Stated goal: Recast the stretch from the start of the material through the line containing "title 256 colors [75, 33, 1425, 175]" as a numbered list, one line per item, leaving out blank lines. Include only those lines.

Dataset records:
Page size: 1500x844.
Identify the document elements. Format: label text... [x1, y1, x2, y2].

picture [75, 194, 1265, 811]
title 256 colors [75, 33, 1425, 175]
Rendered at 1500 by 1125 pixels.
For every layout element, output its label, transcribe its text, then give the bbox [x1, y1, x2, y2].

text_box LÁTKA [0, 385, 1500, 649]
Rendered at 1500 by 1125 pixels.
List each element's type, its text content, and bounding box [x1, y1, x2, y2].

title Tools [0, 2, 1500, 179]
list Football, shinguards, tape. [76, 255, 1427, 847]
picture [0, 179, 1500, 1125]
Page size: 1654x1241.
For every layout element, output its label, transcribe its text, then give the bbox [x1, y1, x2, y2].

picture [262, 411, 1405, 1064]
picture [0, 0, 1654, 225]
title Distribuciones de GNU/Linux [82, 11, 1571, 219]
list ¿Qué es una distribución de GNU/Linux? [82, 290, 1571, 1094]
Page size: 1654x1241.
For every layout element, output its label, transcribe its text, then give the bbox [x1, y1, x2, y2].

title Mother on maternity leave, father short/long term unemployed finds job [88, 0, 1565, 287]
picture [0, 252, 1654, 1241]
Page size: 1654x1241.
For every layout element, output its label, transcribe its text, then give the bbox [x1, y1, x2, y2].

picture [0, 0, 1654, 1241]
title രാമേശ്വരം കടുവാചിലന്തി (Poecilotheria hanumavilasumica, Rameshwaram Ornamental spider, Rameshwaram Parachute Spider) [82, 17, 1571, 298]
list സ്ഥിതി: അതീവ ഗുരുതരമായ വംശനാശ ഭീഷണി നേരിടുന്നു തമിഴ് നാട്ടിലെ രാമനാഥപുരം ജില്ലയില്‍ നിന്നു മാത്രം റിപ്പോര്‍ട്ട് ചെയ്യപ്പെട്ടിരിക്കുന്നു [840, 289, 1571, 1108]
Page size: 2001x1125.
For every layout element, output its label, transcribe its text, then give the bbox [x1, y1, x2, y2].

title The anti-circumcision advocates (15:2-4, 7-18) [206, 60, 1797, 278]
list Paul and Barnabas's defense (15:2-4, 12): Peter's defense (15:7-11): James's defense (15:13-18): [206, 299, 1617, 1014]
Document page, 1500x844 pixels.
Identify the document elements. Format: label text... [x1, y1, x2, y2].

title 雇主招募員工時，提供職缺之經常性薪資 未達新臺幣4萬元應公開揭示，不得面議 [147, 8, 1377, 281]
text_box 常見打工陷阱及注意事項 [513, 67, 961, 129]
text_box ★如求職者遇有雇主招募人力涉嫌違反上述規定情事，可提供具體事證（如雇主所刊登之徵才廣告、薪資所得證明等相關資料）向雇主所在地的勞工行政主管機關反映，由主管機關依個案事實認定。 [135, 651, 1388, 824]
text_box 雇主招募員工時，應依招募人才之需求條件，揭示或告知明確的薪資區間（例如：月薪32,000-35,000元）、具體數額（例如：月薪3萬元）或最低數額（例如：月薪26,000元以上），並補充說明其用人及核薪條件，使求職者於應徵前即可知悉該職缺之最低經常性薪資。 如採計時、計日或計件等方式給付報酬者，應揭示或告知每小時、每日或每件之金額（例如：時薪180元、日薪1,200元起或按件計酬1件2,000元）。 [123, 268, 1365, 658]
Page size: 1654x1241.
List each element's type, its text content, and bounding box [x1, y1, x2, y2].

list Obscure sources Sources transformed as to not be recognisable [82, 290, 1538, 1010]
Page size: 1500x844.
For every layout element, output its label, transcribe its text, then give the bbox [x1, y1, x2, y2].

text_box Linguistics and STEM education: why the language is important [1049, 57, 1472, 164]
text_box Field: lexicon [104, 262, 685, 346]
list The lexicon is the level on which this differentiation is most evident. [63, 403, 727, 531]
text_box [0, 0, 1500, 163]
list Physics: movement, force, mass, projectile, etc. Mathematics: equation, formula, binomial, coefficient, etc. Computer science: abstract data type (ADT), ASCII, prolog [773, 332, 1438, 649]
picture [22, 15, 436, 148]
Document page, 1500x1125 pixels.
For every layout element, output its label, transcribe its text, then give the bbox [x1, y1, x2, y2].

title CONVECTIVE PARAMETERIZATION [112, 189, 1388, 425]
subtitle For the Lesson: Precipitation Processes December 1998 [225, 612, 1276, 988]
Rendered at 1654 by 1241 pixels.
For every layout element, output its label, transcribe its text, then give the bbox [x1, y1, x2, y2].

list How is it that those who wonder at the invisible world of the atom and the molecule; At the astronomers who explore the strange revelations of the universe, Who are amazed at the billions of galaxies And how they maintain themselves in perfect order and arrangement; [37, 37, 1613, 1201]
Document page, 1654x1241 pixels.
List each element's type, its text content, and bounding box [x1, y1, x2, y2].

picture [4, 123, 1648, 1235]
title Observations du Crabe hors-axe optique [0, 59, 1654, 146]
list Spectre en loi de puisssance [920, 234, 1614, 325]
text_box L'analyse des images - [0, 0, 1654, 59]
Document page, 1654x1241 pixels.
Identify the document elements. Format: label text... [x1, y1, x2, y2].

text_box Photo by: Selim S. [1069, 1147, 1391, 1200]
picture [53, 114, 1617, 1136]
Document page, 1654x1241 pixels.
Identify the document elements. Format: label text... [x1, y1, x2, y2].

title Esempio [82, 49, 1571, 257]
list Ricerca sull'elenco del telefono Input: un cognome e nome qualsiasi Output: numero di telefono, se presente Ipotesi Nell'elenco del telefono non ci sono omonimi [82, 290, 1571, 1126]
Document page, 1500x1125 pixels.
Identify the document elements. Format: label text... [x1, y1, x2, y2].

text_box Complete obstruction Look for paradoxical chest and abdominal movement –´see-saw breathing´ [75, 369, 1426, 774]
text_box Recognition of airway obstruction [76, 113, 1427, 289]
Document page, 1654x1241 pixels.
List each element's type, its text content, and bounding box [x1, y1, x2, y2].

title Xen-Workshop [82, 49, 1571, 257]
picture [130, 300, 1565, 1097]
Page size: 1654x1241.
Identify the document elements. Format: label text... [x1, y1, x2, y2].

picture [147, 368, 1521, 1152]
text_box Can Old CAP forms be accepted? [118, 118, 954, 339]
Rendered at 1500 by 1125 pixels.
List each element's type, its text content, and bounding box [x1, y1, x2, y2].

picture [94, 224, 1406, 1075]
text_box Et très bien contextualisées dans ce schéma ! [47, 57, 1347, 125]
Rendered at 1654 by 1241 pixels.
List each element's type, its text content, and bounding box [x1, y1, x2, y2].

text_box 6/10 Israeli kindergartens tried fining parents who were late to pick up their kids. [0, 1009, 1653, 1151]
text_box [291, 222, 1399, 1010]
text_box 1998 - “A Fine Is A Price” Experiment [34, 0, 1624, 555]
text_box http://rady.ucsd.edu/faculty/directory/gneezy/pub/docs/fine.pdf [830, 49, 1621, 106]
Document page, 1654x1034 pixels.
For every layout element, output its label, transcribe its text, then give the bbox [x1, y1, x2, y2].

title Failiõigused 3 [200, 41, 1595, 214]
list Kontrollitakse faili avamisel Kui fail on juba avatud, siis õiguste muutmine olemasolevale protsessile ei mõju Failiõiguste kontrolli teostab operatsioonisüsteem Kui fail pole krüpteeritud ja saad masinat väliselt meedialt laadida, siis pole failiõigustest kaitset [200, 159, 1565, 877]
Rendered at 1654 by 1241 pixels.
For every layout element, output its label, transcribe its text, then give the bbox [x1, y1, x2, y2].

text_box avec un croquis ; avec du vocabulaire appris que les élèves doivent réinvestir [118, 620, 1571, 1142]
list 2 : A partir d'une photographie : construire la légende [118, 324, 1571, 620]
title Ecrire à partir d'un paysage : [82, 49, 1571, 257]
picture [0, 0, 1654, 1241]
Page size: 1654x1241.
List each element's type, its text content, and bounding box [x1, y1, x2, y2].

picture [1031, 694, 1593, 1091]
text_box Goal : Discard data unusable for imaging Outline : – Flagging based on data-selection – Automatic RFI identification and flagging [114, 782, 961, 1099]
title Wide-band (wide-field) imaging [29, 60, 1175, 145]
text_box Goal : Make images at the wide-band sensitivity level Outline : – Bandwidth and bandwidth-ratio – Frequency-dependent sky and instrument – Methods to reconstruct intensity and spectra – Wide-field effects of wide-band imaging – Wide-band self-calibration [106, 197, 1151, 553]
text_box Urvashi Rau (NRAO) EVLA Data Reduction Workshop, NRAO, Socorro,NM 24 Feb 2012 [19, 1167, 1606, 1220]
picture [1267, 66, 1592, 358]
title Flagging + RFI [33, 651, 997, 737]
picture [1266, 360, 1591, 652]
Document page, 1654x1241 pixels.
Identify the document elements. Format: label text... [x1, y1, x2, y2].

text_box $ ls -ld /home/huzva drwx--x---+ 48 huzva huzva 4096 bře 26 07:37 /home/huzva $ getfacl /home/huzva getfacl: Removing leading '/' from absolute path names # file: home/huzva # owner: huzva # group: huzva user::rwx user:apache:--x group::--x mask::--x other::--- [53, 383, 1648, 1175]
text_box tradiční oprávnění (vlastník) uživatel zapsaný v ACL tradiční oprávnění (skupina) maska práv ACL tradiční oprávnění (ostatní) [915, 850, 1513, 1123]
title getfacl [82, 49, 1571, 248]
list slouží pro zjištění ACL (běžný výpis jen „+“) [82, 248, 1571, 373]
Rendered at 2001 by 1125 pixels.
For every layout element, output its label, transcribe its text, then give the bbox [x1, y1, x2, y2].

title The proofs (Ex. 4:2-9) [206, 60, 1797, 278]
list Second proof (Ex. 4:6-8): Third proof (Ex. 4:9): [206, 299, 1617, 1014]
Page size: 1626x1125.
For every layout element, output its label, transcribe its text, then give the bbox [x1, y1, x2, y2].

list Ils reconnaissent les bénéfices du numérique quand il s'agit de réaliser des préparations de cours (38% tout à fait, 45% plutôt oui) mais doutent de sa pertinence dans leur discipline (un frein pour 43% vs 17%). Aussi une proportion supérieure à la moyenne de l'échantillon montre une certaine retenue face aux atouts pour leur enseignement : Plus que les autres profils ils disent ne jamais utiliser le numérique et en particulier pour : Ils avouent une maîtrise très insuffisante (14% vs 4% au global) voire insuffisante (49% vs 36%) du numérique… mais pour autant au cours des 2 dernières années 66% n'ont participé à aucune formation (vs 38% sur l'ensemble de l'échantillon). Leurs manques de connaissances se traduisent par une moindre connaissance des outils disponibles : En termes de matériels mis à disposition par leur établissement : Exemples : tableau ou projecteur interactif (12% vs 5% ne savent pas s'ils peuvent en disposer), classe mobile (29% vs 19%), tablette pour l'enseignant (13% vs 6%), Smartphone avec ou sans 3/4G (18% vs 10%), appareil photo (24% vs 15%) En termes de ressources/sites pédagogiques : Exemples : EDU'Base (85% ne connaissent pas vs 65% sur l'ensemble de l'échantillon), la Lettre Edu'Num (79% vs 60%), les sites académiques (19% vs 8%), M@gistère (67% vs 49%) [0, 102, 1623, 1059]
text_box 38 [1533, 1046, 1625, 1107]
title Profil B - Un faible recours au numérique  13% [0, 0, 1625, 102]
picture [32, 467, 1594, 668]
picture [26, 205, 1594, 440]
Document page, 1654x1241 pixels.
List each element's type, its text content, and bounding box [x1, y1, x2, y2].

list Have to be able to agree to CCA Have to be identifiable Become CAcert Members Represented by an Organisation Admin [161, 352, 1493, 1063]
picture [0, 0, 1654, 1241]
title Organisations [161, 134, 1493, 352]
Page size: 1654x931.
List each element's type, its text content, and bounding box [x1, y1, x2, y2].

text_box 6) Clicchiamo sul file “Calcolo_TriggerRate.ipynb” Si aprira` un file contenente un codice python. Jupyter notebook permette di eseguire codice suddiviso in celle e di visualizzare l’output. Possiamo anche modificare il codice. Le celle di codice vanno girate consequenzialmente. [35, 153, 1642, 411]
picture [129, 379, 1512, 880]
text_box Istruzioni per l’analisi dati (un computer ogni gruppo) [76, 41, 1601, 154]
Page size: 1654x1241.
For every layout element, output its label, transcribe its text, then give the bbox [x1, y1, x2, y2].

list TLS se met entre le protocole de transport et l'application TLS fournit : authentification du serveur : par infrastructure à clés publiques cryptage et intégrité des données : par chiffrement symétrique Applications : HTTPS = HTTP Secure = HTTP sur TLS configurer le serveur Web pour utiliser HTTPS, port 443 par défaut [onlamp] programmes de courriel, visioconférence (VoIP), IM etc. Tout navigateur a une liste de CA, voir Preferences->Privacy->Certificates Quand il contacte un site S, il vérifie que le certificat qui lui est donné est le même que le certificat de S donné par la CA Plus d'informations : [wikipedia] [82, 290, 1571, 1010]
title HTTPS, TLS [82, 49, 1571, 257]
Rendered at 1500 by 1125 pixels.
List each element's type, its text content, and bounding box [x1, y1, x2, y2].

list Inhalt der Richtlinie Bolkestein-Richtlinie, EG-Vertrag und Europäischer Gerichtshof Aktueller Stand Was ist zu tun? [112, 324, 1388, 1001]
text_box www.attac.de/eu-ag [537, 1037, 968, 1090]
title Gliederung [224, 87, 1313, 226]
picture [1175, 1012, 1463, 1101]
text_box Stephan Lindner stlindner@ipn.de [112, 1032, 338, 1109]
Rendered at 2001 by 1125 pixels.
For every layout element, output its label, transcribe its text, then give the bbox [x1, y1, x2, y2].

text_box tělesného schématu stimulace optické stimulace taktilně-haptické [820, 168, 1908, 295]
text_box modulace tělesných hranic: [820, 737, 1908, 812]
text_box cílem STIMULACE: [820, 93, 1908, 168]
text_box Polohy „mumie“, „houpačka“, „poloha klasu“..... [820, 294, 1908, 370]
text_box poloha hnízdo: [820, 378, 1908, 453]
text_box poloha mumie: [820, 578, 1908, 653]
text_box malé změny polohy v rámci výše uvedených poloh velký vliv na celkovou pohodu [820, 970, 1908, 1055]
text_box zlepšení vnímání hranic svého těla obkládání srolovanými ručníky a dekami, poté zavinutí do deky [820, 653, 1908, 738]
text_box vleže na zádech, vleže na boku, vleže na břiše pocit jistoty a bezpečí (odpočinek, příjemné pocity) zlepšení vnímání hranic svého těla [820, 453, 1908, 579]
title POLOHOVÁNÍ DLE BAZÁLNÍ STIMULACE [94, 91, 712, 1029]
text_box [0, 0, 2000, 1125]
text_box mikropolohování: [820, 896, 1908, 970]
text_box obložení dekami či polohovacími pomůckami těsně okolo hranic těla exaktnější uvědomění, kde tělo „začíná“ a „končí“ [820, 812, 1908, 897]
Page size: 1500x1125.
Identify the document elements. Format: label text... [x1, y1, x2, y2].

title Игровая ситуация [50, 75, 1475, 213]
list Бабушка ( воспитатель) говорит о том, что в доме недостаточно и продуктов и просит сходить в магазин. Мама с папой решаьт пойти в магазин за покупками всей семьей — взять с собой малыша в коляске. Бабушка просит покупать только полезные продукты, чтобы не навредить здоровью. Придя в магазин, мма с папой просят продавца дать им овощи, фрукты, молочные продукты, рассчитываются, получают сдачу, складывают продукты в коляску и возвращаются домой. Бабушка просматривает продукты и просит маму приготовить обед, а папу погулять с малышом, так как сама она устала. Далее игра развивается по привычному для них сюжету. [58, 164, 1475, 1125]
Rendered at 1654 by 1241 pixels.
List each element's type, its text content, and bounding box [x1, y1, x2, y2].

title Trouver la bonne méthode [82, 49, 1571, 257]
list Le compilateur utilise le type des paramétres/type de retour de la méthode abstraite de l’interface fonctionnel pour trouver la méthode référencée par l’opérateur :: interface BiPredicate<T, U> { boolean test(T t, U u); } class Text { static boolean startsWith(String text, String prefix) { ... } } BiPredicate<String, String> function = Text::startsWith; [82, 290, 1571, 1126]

Exercise answer:
1. Page size: 1500x844.
2. Identify the document elements. Format: label text... [x1, y1, x2, y2].
3. picture [75, 194, 1265, 811]
4. title 256 colors [75, 33, 1425, 175]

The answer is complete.